I have some replication set up to copy the output of a daily process to another cluster, this uses:
hadoop distcp -update -delete $SOURCE $TARGET
However it occassionally fails (after mapping 100%!) with this error:
19/01/10 16:13:44 INFO mapreduce.Job: map 100% reduce 0% 19/01/10 16:15:51 INFO mapred.ClientServiceDelegate: Application state is completed. FinalApplicationStatus=FAILED. Redirecting to job history server 19/01/10 16:15:51 INFO mapreduce.Job: map 0% reduce NaN% 19/01/10 16:15:51 INFO mapreduce.Job: Job job_1546553376389_1538 failed with state FAILED due to: 19/01/10 16:15:51 ERROR tools.DistCp: Exception encountered java.io.IOException: DistCp failure: Job job_1546553376389_1538 has failed: at org.apache.hadoop.tools.DistCp.execute(DistCp.java:195) at org.apache.hadoop.tools.DistCp.run(DistCp.java:143) at org.apache.hadoop.util.ToolRunner.run(ToolRunner.java:70) at org.apache.hadoop.tools.DistCp.main(DistCp.java:493)
I'm looking for some advice on how to investigate this problem, as I'm not completely sure where to start.
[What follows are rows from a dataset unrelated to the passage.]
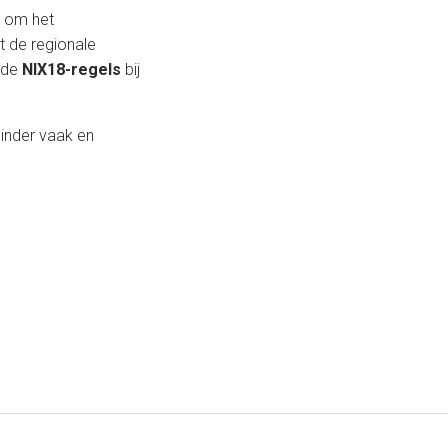
s om het
t de regionale
n de
NIX18-regels
bij
minder vaak en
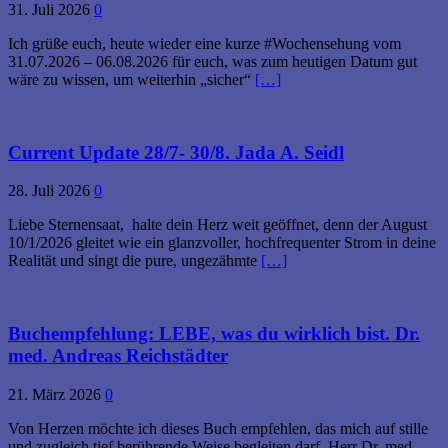
31. Juli 2026
0
Ich grüße euch, heute wieder eine kurze #Wochensehung vom
31.07.2026 – 06.08.2026 für euch, was zum heutigen Datum gut
wäre zu wissen, um weiterhin „sicher“
[…]
Current Update 28/7- 30/8. Jada A. Seidl
28. Juli 2026
0
Liebe Sternensaat, halte dein Herz weit geöffnet, denn der August
10/1/2026 gleitet wie ein glanzvoller, hochfrequenter Strom in deine
Realität und singt die pure, ungezähmte
[…]
Buchempfehlung: LEBE, was du wirklich bist. Dr.
med. Andreas Reichstädter
21. März 2026
0
Von Herzen möchte ich dieses Buch empfehlen, das mich auf stille
und zugleich tief berührende Weise begleiten darf. Herr Dr. med.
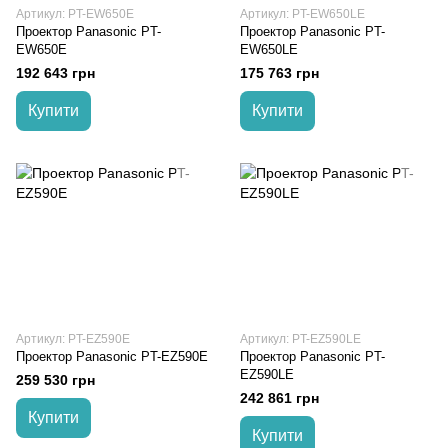
Артикул: PT-EW650E
Артикул: PT-EW650LE
Проектор Panasonic PT-
Проектор Panasonic PT-
EW650E
EW650LE
192 643 грн
175 763 грн
Купити
Купити
Артикул: PT-EZ590E
Артикул: PT-EZ590LE
Проектор Panasonic PT-EZ590E
Проектор Panasonic PT-
EZ590LE
259 530 грн
242 861 грн
Купити
Купити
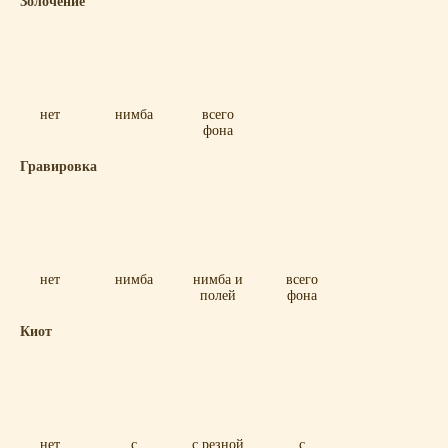
Золочение
нет
нимба
всего
фона
Гравировка
нет
нимба
нимба и
всего
полей
фона
Киот
нет
с
с резной
с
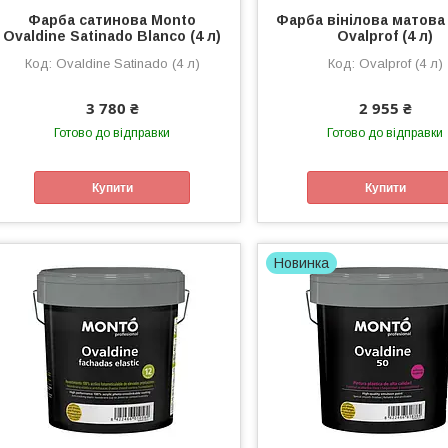
Фарба сатинова Monto
Фарба вінілова матова
Ovaldine Satinado Blanco (4 л)
Ovalprof (4 л)
Ovaldine Satinado (4 л)
Ovalprof (4 л)
3 780 ₴
2 955 ₴
Готово до відправки
Готово до відправки
Купити
Купити
Новинка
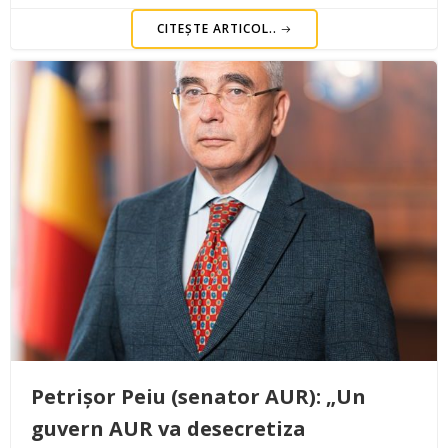
CITEȘTE ARTICOL..
Petrișor Peiu (senator AUR): „Un
guvern AUR va desecretiza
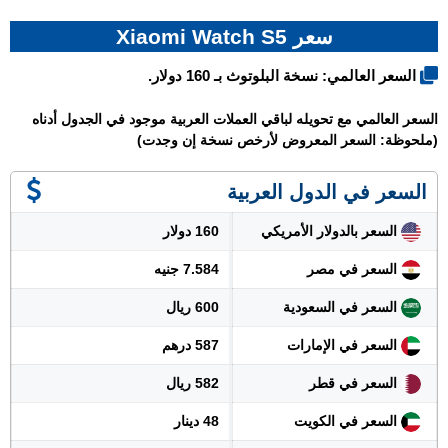
سعر Xiaomi Watch S5
السعر العالمي: نسخة البلوتوث بـ 160 دولار.
السعر العالمي مع تحويله لباقي العملات العربية موجود في الجدول أدناه
(ملحوظة: السعر المعروض لأرخص نسخة إن وجدت)
السعر في الدول العربية
السعر بالدولار الأمريكي
160 دولار
السعر في مصر
7.584 جنيه
السعر في السعودية
600 ريال
السعر في الإمارات
587 درهم
السعر في قطر
582 ريال
السعر في الكويت
48 دينار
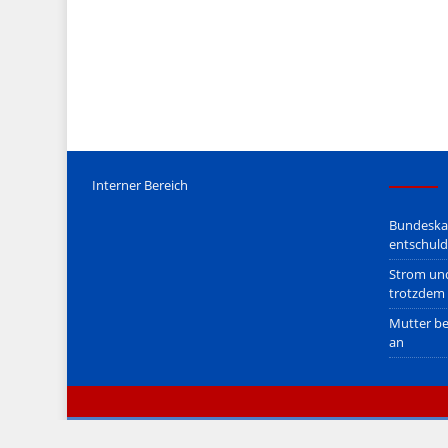
Wir stehen nicht in (ge)werblichen Zusammenhang mit uo. z
Etwaige Empfehlungen in diesem Bericht sind
keine Recht
Der Begriff "
Abmahnanwalt
" bezeichnet Juristen, welche üb
überzogenen, rechtlich fragwürdigen) Abmahnungen leben u
innerhalb gesetzlich verankerter Regeln tun.
Jener Disclaimer soll sich nicht über gültiges Recht hinwe
hpts. informativen Charakter.
Bitte beachten Sie in dem Zusammenhang auch unsere
AG
Interner Bereich
Bundeskan
entschuld
Strom und
trotzdem 
Mutter be
an
© zeitimblick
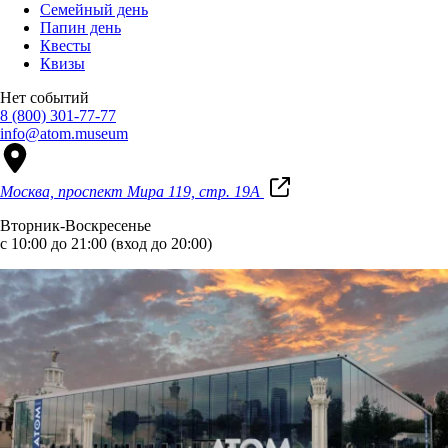
Семейный день
Папин день
Квесты
Квизы
Нет событий
8 (800) 301-77-77
info@atom.museum
Москва, проспект Мира 119, стр. 19А
Вторник-Воскресенье
с 10:00 до 21:00 (вход до 20:00)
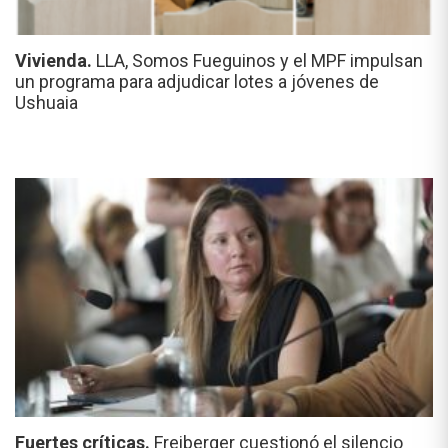
Vivienda.
LLA, Somos Fueguinos y el MPF impulsan
un programa para adjudicar lotes a jóvenes de
Ushuaia
Fuertes críticas.
Freiberger cuestionó el silencio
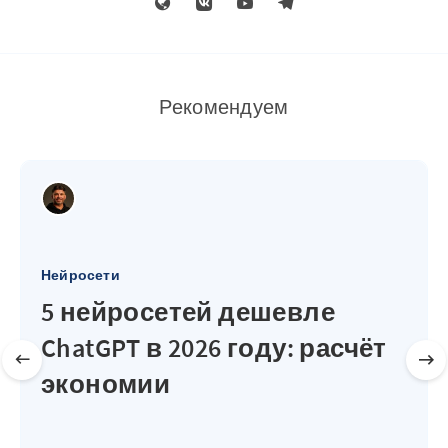
Рекомендуем
Нейросети
5 нейросетей дешевле
ChatGPT в 2026 году: расчёт
экономии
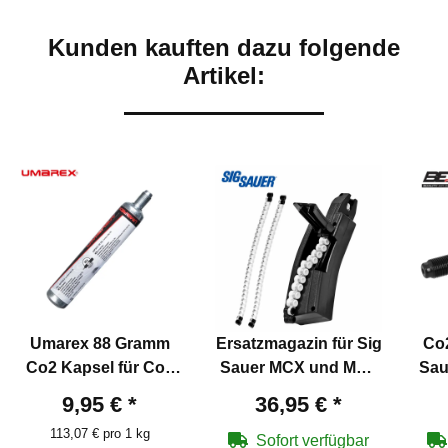
Kunden kauften dazu folgende
Artikel:
Umarex 88 Gramm
Ersatzmagazin für Sig
Co2
Co2 Kapsel für Co2
Sauer MCX und MPX
Sau
Waffen
Co2-Gewehr
1
9,95 €
*
36,95 €
*
113,07 € pro 1 kg
Sofort verfügbar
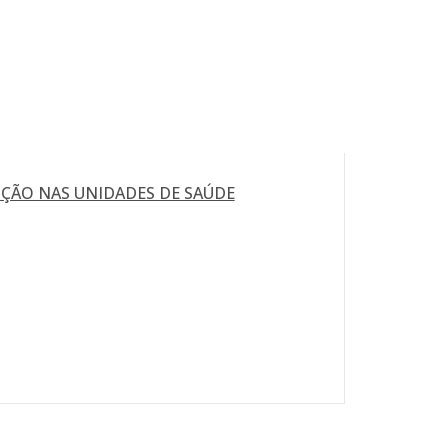
ÇÃO NAS UNIDADES DE SAÚDE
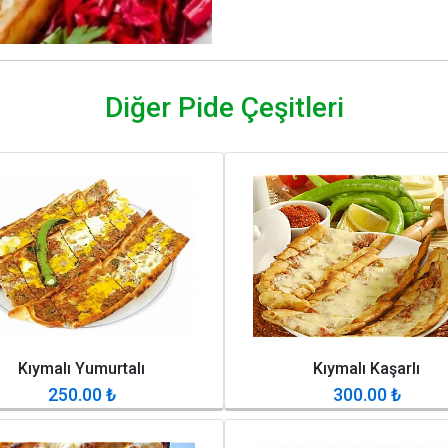
Diğer Pide Çeşitleri
Kıymalı Yumurtalı
Kıymalı Kaşarlı
250.00
₺
300.00
₺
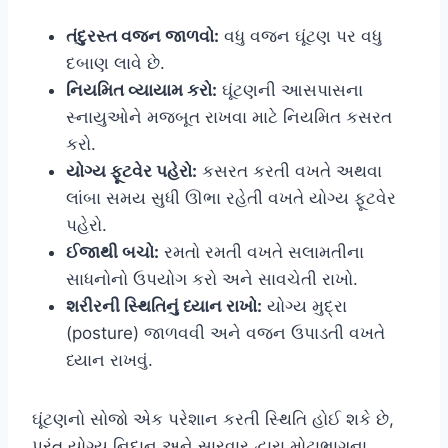
તંદુરસ્ત વજન જાળવો:
વધુ વજન ઘૂંટણ પર વધુ
દબાણ લાવે છે.
નિયમિત વ્યાયામ કરો:
ઘૂંટણની આસપાસના
સ્નાયુઓને મજબૂત રાખવા માટે નિયમિત કસરત
કરો.
યોગ્ય ફૂટવેર પહેરો:
કસરત કરતી વખતે અથવા
લાંબા સમય સુધી ઊભા રહેતી વખતે યોગ્ય ફૂટવેર
પહેરો.
ઈજાથી બચો:
રમતો રમતી વખતે સલામતીના
સાધનોનો ઉપયોગ કરો અને સાવચેતી રાખો.
શરીરની સ્થિતિનું ધ્યાન રાખો:
યોગ્ય મુદ્રા
(posture) જાળવવી અને વજન ઉપાડતી વખતે
ધ્યાન રાખવું.
ઘૂંટણનો સોજો એક પરેશાન કરતી સ્થિતિ હોઈ શકે છે,
પરંતુ યોગ્ય નિદાન અને સારવાર દ્વારા મોટાભાગના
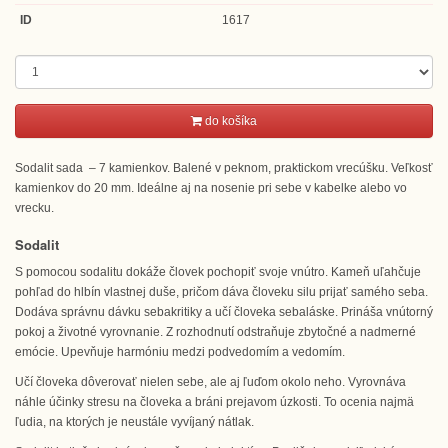
ID
1617
do košíka
Sodalit sada – 7 kamienkov. Balené v peknom, praktickom vrecúšku. Veľkosť
kamienkov do 20 mm. Ideálne aj na nosenie pri sebe v kabelke alebo vo
vrecku.
Sodalit
S pomocou sodalitu dokáže človek pochopiť svoje vnútro. Kameň uľahčuje
pohľad do hlbín vlastnej duše, pričom dáva človeku silu prijať samého seba.
Dodáva správnu dávku sebakritiky a učí človeka sebaláske. Prináša vnútorný
pokoj a životné vyrovnanie. Z rozhodnutí odstraňuje zbytočné a nadmerné
emócie. Upevňuje harmóniu medzi podvedomím a vedomím.
Učí človeka dôverovať nielen sebe, ale aj ľuďom okolo neho. Vyrovnáva
náhle účinky stresu na človeka a bráni prejavom úzkosti. To ocenia najmä
ľudia, na ktorých je neustále vyvíjaný nátlak.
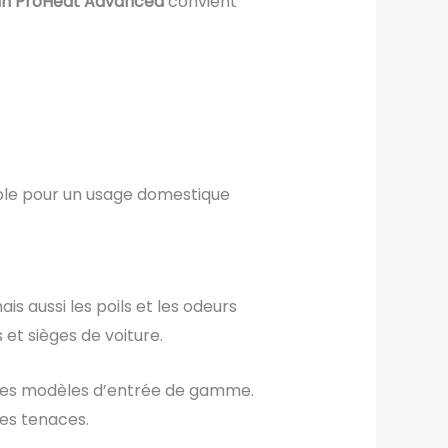
an ProHeat Advanced
convient
able pour un usage domestique
s aussi les poils et les odeurs
 et sièges de voiture.
e des modèles d’entrée de gamme.
res tenaces.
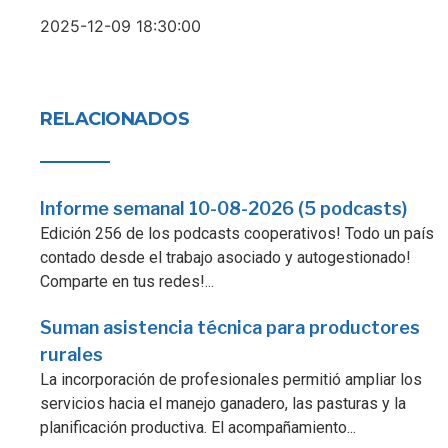
2025-12-09 18:30:00
RELACIONADOS
Informe semanal 10-08-2026 (5 podcasts)
Edición 256 de los podcasts cooperativos! Todo un país
contado desde el trabajo asociado y autogestionado!
Comparte en tus redes!...
Suman asistencia técnica para productores
rurales
La incorporación de profesionales permitió ampliar los
servicios hacia el manejo ganadero, las pasturas y la
planificación productiva. El acompañamiento...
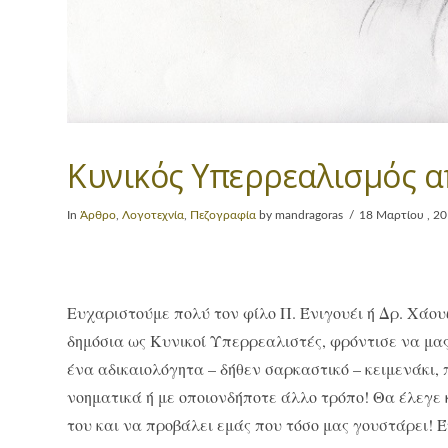
Κυνικός Υπερρεαλισμός 
In
Άρθρο
,
Λογοτεχνία
,
Πεζογραφία
by mandragoras
18 Μαρτίου , 2
Ευχαριστούμε πολύ τον φίλο Π. Ένιγουέι ή Δρ. Χάου
δημόσια ως Κυνικοί Υπερρεαλιστές, φρόντισε να μας
ένα αδικαιολόγητα – δήθεν σαρκαστικό – κειμενάκι, 
νοηματικά ή με οποιονδήποτε άλλο τρόπο! Θα έλεγε 
του και να προβάλει εμάς που τόσο μας γουστάρει! Έ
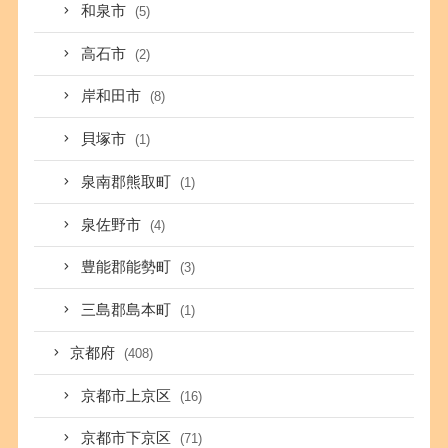
和泉市
(5)
高石市
(2)
岸和田市
(8)
貝塚市
(1)
泉南郡熊取町
(1)
泉佐野市
(4)
豊能郡能勢町
(3)
三島郡島本町
(1)
京都府
(408)
京都市上京区
(16)
京都市下京区
(71)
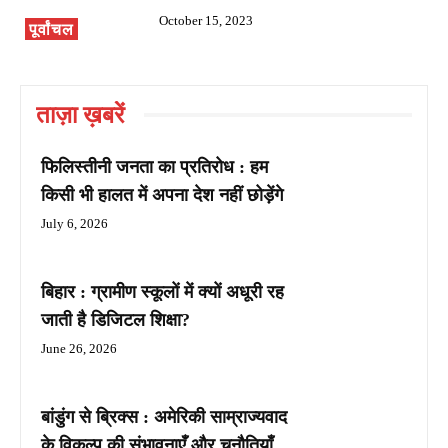
October 15, 2023
पूर्वांचल
ताज़ा ख़बरें
फिलिस्तीनी जनता का प्रतिरोध : हम
किसी भी हालत में अपना देश नहीं छोड़ेंगे
July 6, 2026
बिहार : ग्रामीण स्कूलों में क्यों अधूरी रह
जाती है डिजिटल शिक्षा?
June 26, 2026
बांडुंग से ब्रिक्स : अमेरिकी साम्राज्यवाद
के विकल्प की संभावनाएँ और चुनौतियाँ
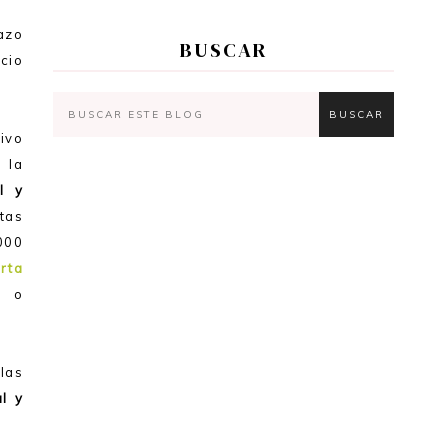
bazo
BUSCAR
cio
ivo
 la
l y
stas
000
rta
n o
las
l y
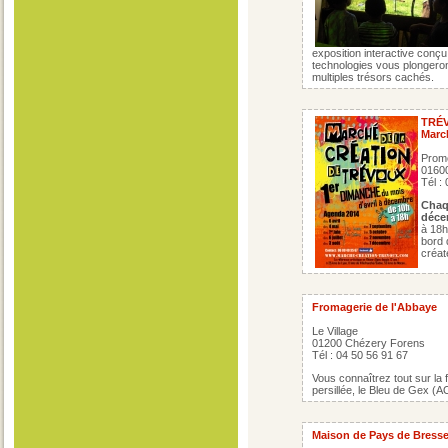
exposition interactive conçu
technologies vous plongeron
multiples trésors cachés.
TRÉ
Marc
Prome
0160
Tél :
Chaq
déce
à 18h
bord 
créat
Fromagerie de l'Abbaye
Le Village
01200 Chézery Forens
Tél : 04 50 56 91 67
Vous connaîtrez tout sur la 
persillée, le Bleu de Gex (
Maison de Pays de Bress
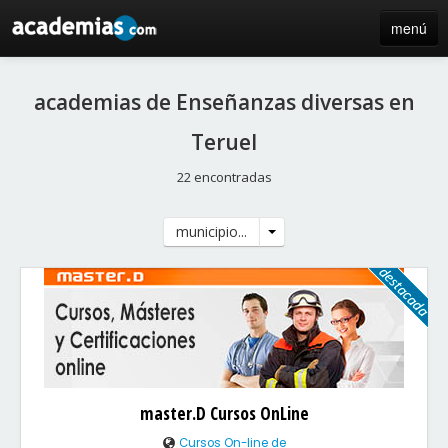
menú
inicio
academias de Enseñanzas diversas en
blog
Teruel
directorio
22 encontradas
iniciar sesión / registro de centros
municipio...
master.D Cursos OnLine
Cursos On-line de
Has anyone encountered something similar? What logs might have useful information for failed tasks like this?
Without much context, you should go to YARN --> Resource Manager web UI, find the failed job corresponding to the distcp, and drill into it to find the failed reduce task. You should be able to find out more there in the log.